Wednesday, February 1, 2012

Humor Tak Harus Lucu : Sejarah dan Asal Usul Humor

Humor adalah kecenderungan pengalaman kognitif tertentu untuk memprovokasi tawa dengan tujuan memberikan hiburan. Makanya kalau sebuah humor tidak menghibur atau menyinggung perasaan seseorang, ia akan mengatakan, “Nggak lucu..!”.

Istilah humor berasal dari keyakinan orang Yunani kuno, yang mengajarkan pentingnya keseimbangan cairan dalam tubuh manusia untuk mengontrol kesehatan manusia dan emosi., yang dikenal sebagai humor (Latin: humor = “cairan tubuh”).

Orang-orang dari segala usia dan budaya merespon humor. Sebagian besar orang dapat mengalami rasa humor, yaitu, menjadi geli, harus tertawa atau tersenyum pada sesuatu yang lucu, dan dengan demikian mereka dianggap memiliki rasa humor. Orang hipotetis yang kurang memiliki rasa humor mungkin akan menemukan perilaku ganjil dari humor yang tidak bisa dijelaskan, aneh, atau bahkan tidak rasional. Meskipun akhirnya diputuskan oleh selera pribadi, sejauh mana seseorang akan menemukan sesuatu yang lucu tergantung pada sejumlah variabel, termasuk lokasi geografis, budaya, kematangan, tingkat pendidikan, kecerdasan dan konteks.

Ada banyak teori tentang apa humor dan apa fungsi sosial yang dilayaninya. Jenis yang berlaku teori mencoba untuk menjelaskan keberadaan humor meliputi teori-teori psikologis, sebagian besar yang menganggap bahwa humor diinduksi oleh perilaku yang sangat sehat, teori-teori spiritual, yang mungkin, misalnya, menganggap humor adalah hadiah “dari Allah “.

Beberapa mengklaim bahwa humor tidak dapat atau tidak harus dijelaskan.  Selain itu, humor dianggap mencakup kombinasi dari kekonyolan dan kecerdasan dalam individu; kasus paradigmatik yang Shakespeare Sir John Falstaff. Orang Prancis yang lambat untuk mengadopsi “humor”; dalam bahasa Prancis, “humeur” dan “humor” adalah dua kata yang berbeda, yang pertama mengacu pada suasana hati seseorang.

Teori humor Barat dimulai dengan Plato, yang dikaitkan dengan Sokrates (sebagai karakter dialog semihistorical) bahwa esensi dari konyol adalah ketidaktahuan karena lemah, yang karenanya tidak dapat membalas saat diejek. Kemudian, dalam filsafat Yunani, Aristoteles, dalam Poetics (1449a, hlm 34-35), menyarankan bahwa keburukan yang tidak jijik adalah dasar humor.

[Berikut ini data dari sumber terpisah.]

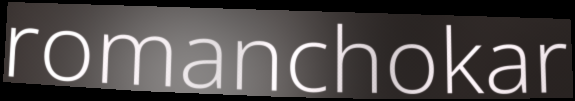
romanchokarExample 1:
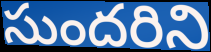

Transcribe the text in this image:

సుందరిని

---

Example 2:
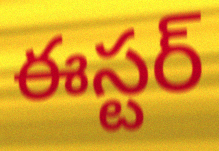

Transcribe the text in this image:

ఈస్టర్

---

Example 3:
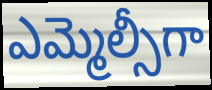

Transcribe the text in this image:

ఎమ్మెల్సీగా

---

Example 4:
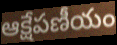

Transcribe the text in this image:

ఆక్షేపణీయం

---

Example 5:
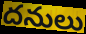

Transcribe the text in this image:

దనులు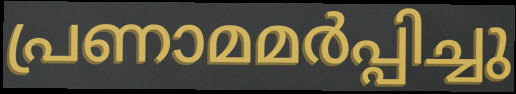
പ്രണാമമർപ്പിച്ചു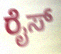
ರೈಸ್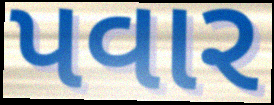
પવાર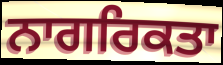
ਨਾਗਰਿਕਤਾ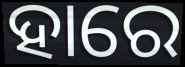
ହାରେ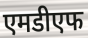
एमडीएफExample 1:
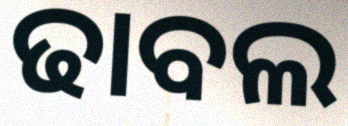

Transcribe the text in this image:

ଢାବଲ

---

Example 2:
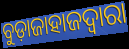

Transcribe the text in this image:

ବୁଡ଼ାଜାହାଜଦ୍ୱାରା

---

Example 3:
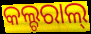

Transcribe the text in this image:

କଲ୍ଚରାଲ୍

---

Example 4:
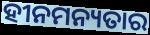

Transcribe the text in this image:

ହୀନମନ୍ୟତାର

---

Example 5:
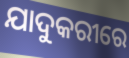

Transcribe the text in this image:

ଯାଦୁକରୀରେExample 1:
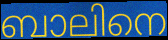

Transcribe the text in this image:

ബാലിനെ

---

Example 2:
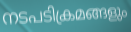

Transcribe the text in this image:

നടപടിക്രമങ്ങളും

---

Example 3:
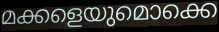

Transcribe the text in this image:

മക്കളെയുമൊക്കെ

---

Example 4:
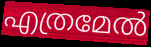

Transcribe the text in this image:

എത്രമേൽ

Dalam drama bahasa Sansekerta kuno, Bharata Natya Shastra Mum mendefinisikan humor (hāsyam) sebagai salah satu dari nava rasa,  atau prinsip. Dalam kasus humor, hal itu terkait dengan kegembiraan.

Istilah “komedi” dan “sindiran” menjadi sinonim setelah Aristoteles Poetics telah diterjemahkan ke dalam bahasa Arab di dunia Islam Abad Pertengahan, di mana ia diuraikan oleh penulis-penulis Arab dan filsuf Islam seperti Abu Bischr, muridnya Al-Farabi, Ibnu Sina, dan Ibnu Rusyd .  Mereka dipandang hanya sebagai komedi “seni celaan” dan tidak menyinggung peristiwa dari awal dan akhir yang bahagia berhubungan dengan komedi Yunani klasik. Setelah terjemahan Latin dari abad ke-12, yang “komedi” istilah demikian memperoleh makna semantik baru dalam literatur Abad Pertengahan.

Alastair Clarke menjelaskan: “Teori adalah penjelasan evolusioner dan kognitif tentang bagaimana dan mengapa setiap individu menemukan sesuatu yang lucu Efektif, ini menjelaskan humor yang terjadi ketika otak mengakui pola kejutan itu. Pengalaman dari respon humor, suatu unsur yang diwujudkan dengan tawa. Kemampuan untuk mengenali pola langsung dan secara tidak sadar telah terbukti sebagai gudang kognitif manusia lucu. Penghargaan telah mendorong pengembangan kemampuan tersebut, yang mengarah ke unik. persepsi dan kemampuan intelektual manusia.

Pada tahun 2011, tiga peneliti menerbitkan sebuah buku yang mengulas teori-teori sebelumnya humor dan lelucon spesifik. Mereka mengusulkan teori bahwa humor berkembang karena memperkuat kemampuan otak untuk menemukan kesalahan dalam struktur kepercayaan aktif, yaitu, untuk mendeteksi penalaran keliru.